■ **WHAT IS BEING ASKED**: Word for word, please copy the listing below, with its pictures left out.

■ **INFORMATION SHOWN**:
== Segment start ==

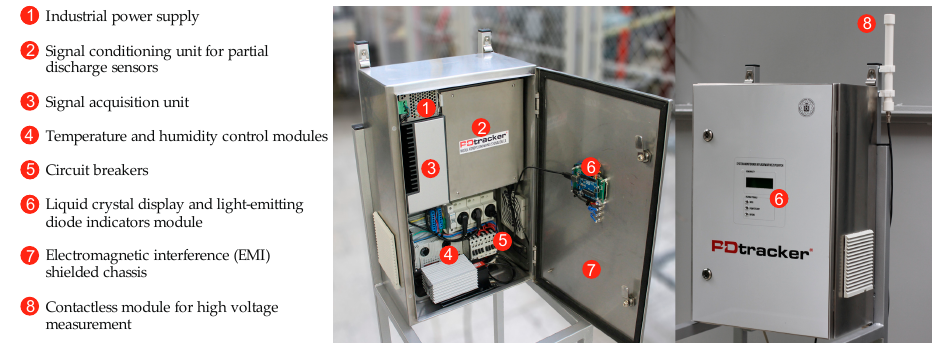
Figure 1. Hardware architecture of a prototype online partial discharge (PD) monitoring system for power transformers.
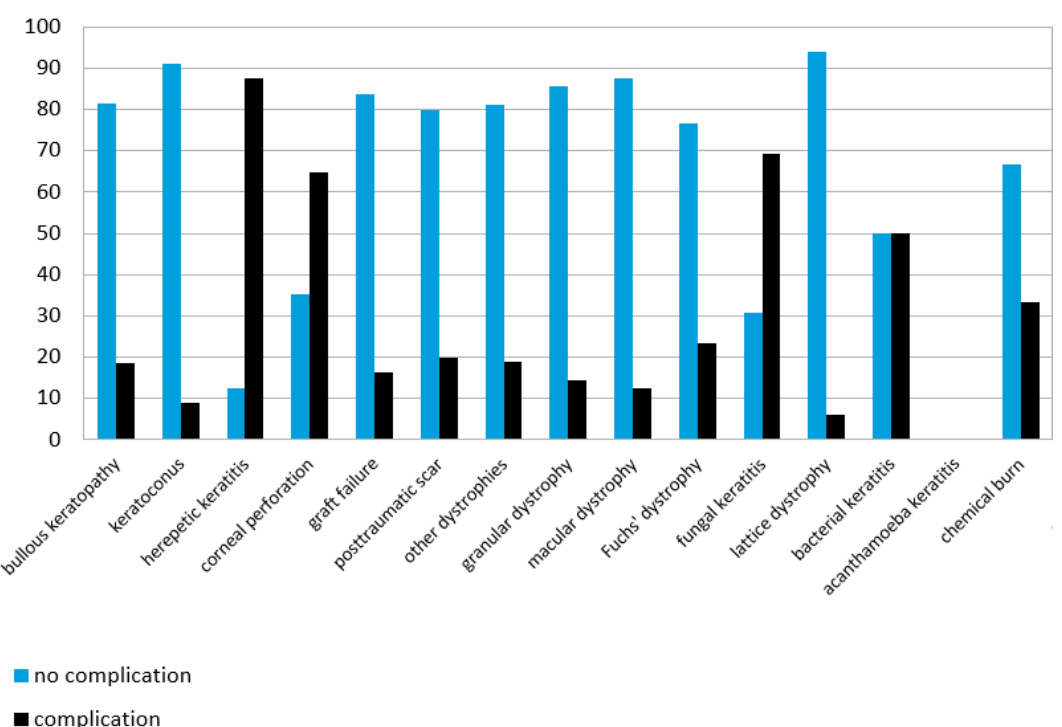
Figure 2. Success rate of penetrating keratoplasty depending on the indication.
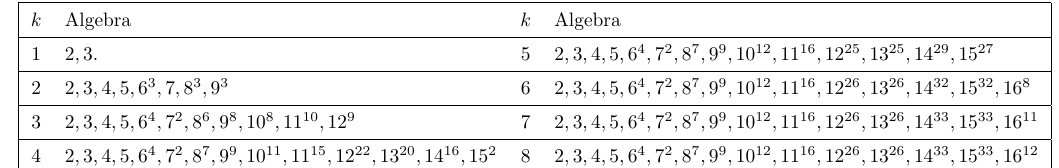
Table 3 . The algebra obtained from the vacuum character for the coset model SU(3) various k values. The algebra stabilizes by k =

== Segment end ==

■ **TASK SOLUTION**:
Figure 1. Hardware architecture of a prototype online partial discharge (PD) monitoring system for power transformers.
Figure 2. Success rate of penetrating keratoplasty depending on the indication.
Table 3 . The algebra obtained from the vacuum character for the coset model SU(3) various k values. The algebra stabilizes by k =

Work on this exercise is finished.